◆ **Excerpt**
+ + + + + + +

[Date Prev][Date Next][Thread Prev][Thread Next][Date Index][Thread Index]

Re: [Condor-users] Job dependency spec for condor_submit?



Hi Michael,

On Wed, Jan 26, 2011 at 5:05 PM, Michael Hanke <michael.hanke@xxxxxxxxx> wrote:
One common pattern in these tools is the specification of job
dependencies via "qsub -hold_jid". Is there a way to 'emulate' this with
Condor? Patching these tools to write a DAGMAN compatible job
description would be a fairly big task, maybe even impossible, and
definitely no fun. They are designed to submit one task at a time --
clearly with SGE's workflow in mind.

So -hold_jid, as I understand it, sets up a parent-child relationship for the submitted job -- it becomes a child job of a list jobs supplied via the -hold_jid option. And the submitted job, the child, won't run until all the parent jobs are completed.

Have I got that correct?

So the short answer is: no, there's no way to build a parent-child relationship for jobs in Condor, dynamically, without using DAGMan.

You could possibly do this with an external-to-Condor process though.

If you were to submit all jobs held (hold=True in your submit ticket) and you were to put a custom attribute in your submit ticket that is a comma-separated list of <clusterid>.<jobid> (or whatever you like) jobs to make the parent of your submitted job, you could write an external process that scans your scheduler queue and releases held jobs when all the jobs in it's parent job list are done (either leave the queue or are in the C state in the queue).

Not easy, but not impossible.

You have to work around the fact that Condor does clustered submissions (so do you support cluster IDs in the parent job list, or do you require a cluster.job for parents in the list).

The only other gotcha I can think of is submitting one job at a time can be detrimental to the health and throughput capabilities of a scheduler. There are performance benefits to gathering up like jobs in to a single cluster submission in Condor. So if you're looking to scale this up, you'll have to address this issue.

Regards,
- Ian

+ + + + + + +

◆ **Data excerpts**

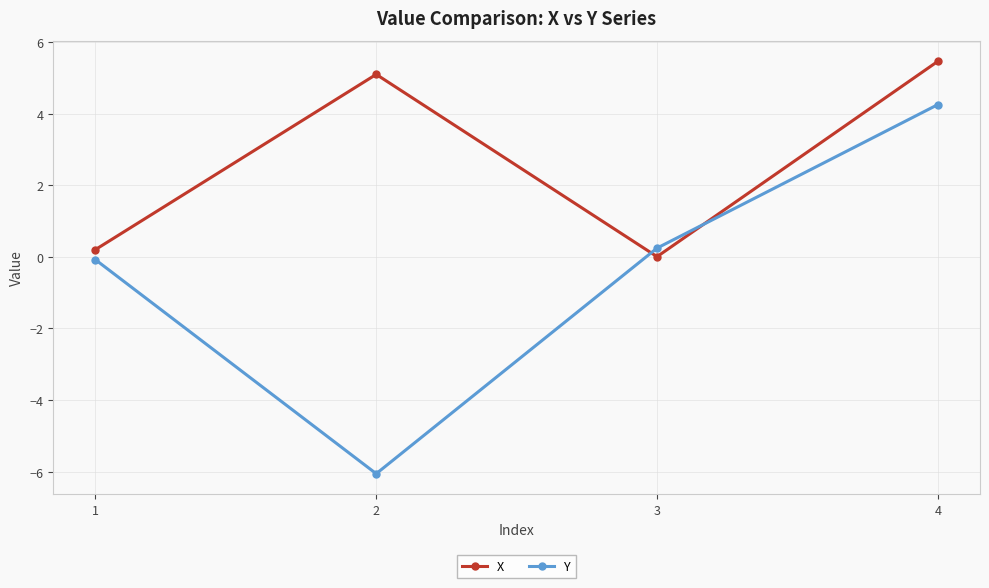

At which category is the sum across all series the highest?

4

+ + + + + + +

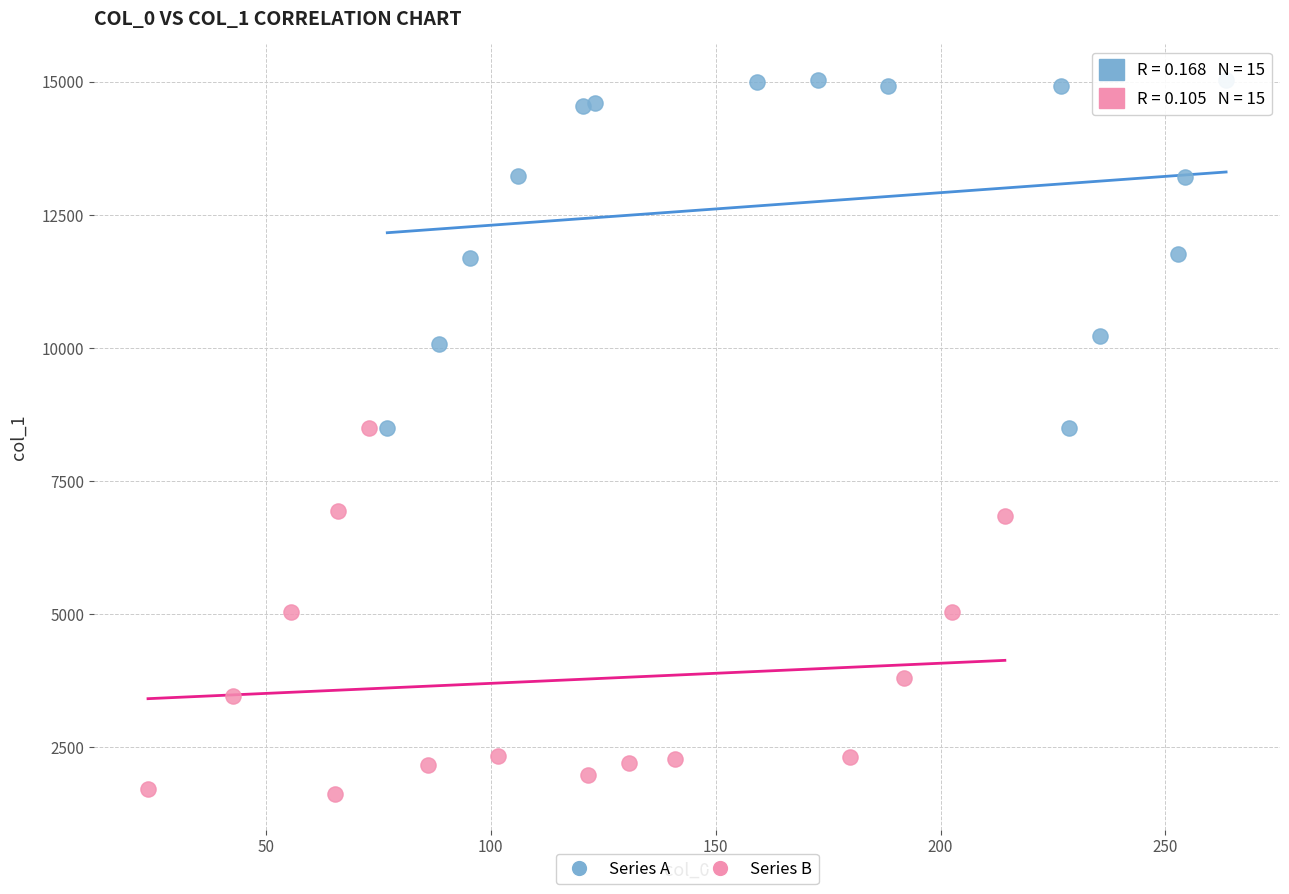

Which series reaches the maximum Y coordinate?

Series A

+ + + + + + +

◆ **What to do**
Return the part of the Condor mailing-list reply starting with "On Wed, Jan" and going on through "workflow in mind.", copied word for word. Please draw only on the Condor mailing-list reply, not on the entries.

◆ **Exercise response**
On Wed, Jan 26, 2011 at 5:05 PM, Michael Hanke <michael.hanke@xxxxxxxxx> wrote:
One common pattern in these tools is the specification of job
dependencies via "qsub -hold_jid". Is there a way to 'emulate' this with
Condor? Patching these tools to write a DAGMAN compatible job
description would be a fairly big task, maybe even impossible, and
definitely no fun. They are designed to submit one task at a time --
clearly with SGE's workflow in mind.